[Data excerpts]
** BEGIN **
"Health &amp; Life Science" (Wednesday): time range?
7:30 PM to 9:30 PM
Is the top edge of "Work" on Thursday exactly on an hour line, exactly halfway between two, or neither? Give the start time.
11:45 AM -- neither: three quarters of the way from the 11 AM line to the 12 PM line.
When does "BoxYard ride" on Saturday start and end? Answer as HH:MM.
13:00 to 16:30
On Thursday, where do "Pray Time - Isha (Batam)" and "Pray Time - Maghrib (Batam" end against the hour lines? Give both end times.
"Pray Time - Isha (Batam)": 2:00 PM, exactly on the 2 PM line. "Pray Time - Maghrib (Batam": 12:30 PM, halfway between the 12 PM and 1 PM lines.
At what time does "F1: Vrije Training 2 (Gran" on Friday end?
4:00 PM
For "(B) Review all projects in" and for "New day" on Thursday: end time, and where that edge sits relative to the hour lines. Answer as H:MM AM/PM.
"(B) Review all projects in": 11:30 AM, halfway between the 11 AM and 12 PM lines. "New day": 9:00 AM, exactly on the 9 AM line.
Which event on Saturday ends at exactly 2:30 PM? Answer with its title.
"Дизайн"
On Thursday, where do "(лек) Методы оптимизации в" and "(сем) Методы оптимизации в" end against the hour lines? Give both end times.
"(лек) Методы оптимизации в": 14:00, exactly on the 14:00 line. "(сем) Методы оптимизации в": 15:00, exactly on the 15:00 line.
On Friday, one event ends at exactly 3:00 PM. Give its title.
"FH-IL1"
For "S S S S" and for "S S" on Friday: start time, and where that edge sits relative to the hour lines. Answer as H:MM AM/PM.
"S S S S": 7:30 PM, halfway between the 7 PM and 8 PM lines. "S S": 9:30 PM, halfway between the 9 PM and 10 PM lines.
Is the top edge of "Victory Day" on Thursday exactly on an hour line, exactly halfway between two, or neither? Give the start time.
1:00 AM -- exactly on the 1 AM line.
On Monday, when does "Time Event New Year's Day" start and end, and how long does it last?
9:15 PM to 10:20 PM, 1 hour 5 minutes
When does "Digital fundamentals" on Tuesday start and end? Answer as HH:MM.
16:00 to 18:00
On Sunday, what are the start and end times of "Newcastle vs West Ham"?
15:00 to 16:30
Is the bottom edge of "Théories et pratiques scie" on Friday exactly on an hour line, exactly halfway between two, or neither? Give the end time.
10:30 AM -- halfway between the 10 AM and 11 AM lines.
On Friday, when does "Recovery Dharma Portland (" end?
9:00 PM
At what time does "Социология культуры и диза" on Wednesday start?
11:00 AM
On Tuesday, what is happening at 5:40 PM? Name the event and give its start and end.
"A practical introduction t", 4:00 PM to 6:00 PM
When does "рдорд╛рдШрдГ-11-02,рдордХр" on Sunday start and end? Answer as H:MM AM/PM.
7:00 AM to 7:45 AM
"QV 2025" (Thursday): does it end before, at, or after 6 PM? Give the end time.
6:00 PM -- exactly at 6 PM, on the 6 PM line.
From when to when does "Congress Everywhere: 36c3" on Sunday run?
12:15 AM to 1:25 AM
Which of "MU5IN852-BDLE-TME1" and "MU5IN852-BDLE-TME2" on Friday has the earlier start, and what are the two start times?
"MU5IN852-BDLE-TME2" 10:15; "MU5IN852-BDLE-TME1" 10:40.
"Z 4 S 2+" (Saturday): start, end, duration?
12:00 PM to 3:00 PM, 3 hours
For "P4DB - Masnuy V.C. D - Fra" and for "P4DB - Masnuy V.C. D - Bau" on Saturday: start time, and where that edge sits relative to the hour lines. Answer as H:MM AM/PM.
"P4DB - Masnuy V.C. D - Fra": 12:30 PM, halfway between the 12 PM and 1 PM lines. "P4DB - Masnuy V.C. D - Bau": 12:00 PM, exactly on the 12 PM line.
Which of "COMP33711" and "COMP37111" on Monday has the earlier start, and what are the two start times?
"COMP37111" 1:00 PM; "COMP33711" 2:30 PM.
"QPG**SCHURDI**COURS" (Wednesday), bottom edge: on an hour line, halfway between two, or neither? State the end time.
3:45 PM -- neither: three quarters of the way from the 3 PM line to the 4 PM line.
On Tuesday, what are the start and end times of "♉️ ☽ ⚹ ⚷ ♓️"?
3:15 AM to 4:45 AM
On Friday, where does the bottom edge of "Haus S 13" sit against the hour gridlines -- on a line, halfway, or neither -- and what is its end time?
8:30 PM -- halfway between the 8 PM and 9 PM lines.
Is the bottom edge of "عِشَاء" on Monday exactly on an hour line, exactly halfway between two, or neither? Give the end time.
** END **
Print every item above again, word for word and unchanged.

"Health &amp; Life Science" (Wednesday): time range?
7:30 PM to 9:30 PM
Is the top edge of "Work" on Thursday exactly on an hour line, exactly halfway between two, or neither? Give the start time.
11:45 AM -- neither: three quarters of the way from the 11 AM line to the 12 PM line.
When does "BoxYard ride" on Saturday start and end? Answer as HH:MM.
13:00 to 16:30
On Thursday, where do "Pray Time - Isha (Batam)" and "Pray Time - Maghrib (Batam" end against the hour lines? Give both end times.
"Pray Time - Isha (Batam)": 2:00 PM, exactly on the 2 PM line. "Pray Time - Maghrib (Batam": 12:30 PM, halfway between the 12 PM and 1 PM lines.
At what time does "F1: Vrije Training 2 (Gran" on Friday end?
4:00 PM
For "(B) Review all projects in" and for "New day" on Thursday: end time, and where that edge sits relative to the hour lines. Answer as H:MM AM/PM.
"(B) Review all projects in": 11:30 AM, halfway between the 11 AM and 12 PM lines. "New day": 9:00 AM, exactly on the 9 AM line.
Which event on Saturday ends at exactly 2:30 PM? Answer with its title.
"Дизайн"
On Thursday, where do "(лек) Методы оптимизации в" and "(сем) Методы оптимизации в" end against the hour lines? Give both end times.
"(лек) Методы оптимизации в": 14:00, exactly on the 14:00 line. "(сем) Методы оптимизации в": 15:00, exactly on the 15:00 line.
On Friday, one event ends at exactly 3:00 PM. Give its title.
"FH-IL1"
For "S S S S" and for "S S" on Friday: start time, and where that edge sits relative to the hour lines. Answer as H:MM AM/PM.
"S S S S": 7:30 PM, halfway between the 7 PM and 8 PM lines. "S S": 9:30 PM, halfway between the 9 PM and 10 PM lines.
Is the top edge of "Victory Day" on Thursday exactly on an hour line, exactly halfway between two, or neither? Give the start time.
1:00 AM -- exactly on the 1 AM line.
On Monday, when does "Time Event New Year's Day" start and end, and how long does it last?
9:15 PM to 10:20 PM, 1 hour 5 minutes
When does "Digital fundamentals" on Tuesday start and end? Answer as HH:MM.
16:00 to 18:00
On Sunday, what are the start and end times of "Newcastle vs West Ham"?
15:00 to 16:30
Is the bottom edge of "Théories et pratiques scie" on Friday exactly on an hour line, exactly halfway between two, or neither? Give the end time.
10:30 AM -- halfway between the 10 AM and 11 AM lines.
On Friday, when does "Recovery Dharma Portland (" end?
9:00 PM
At what time does "Социология культуры и диза" on Wednesday start?
11:00 AM
On Tuesday, what is happening at 5:40 PM? Name the event and give its start and end.
"A practical introduction t", 4:00 PM to 6:00 PM
When does "рдорд╛рдШрдГ-11-02,рдордХр" on Sunday start and end? Answer as H:MM AM/PM.
7:00 AM to 7:45 AM
"QV 2025" (Thursday): does it end before, at, or after 6 PM? Give the end time.
6:00 PM -- exactly at 6 PM, on the 6 PM line.
From when to when does "Congress Everywhere: 36c3" on Sunday run?
12:15 AM to 1:25 AM
Which of "MU5IN852-BDLE-TME1" and "MU5IN852-BDLE-TME2" on Friday has the earlier start, and what are the two start times?
"MU5IN852-BDLE-TME2" 10:15; "MU5IN852-BDLE-TME1" 10:40.
"Z 4 S 2+" (Saturday): start, end, duration?
12:00 PM to 3:00 PM, 3 hours
For "P4DB - Masnuy V.C. D - Fra" and for "P4DB - Masnuy V.C. D - Bau" on Saturday: start time, and where that edge sits relative to the hour lines. Answer as H:MM AM/PM.
"P4DB - Masnuy V.C. D - Fra": 12:30 PM, halfway between the 12 PM and 1 PM lines. "P4DB - Masnuy V.C. D - Bau": 12:00 PM, exactly on the 12 PM line.
Which of "COMP33711" and "COMP37111" on Monday has the earlier start, and what are the two start times?
"COMP37111" 1:00 PM; "COMP33711" 2:30 PM.
"QPG**SCHURDI**COURS" (Wednesday), bottom edge: on an hour line, halfway between two, or neither? State the end time.
3:45 PM -- neither: three quarters of the way from the 3 PM line to the 4 PM line.
On Tuesday, what are the start and end times of "♉️ ☽ ⚹ ⚷ ♓️"?
3:15 AM to 4:45 AM
On Friday, where does the bottom edge of "Haus S 13" sit against the hour gridlines -- on a line, halfway, or neither -- and what is its end time?
8:30 PM -- halfway between the 8 PM and 9 PM lines.
Is the bottom edge of "عِشَاء" on Monday exactly on an hour line, exactly halfway between two, or neither? Give the end time.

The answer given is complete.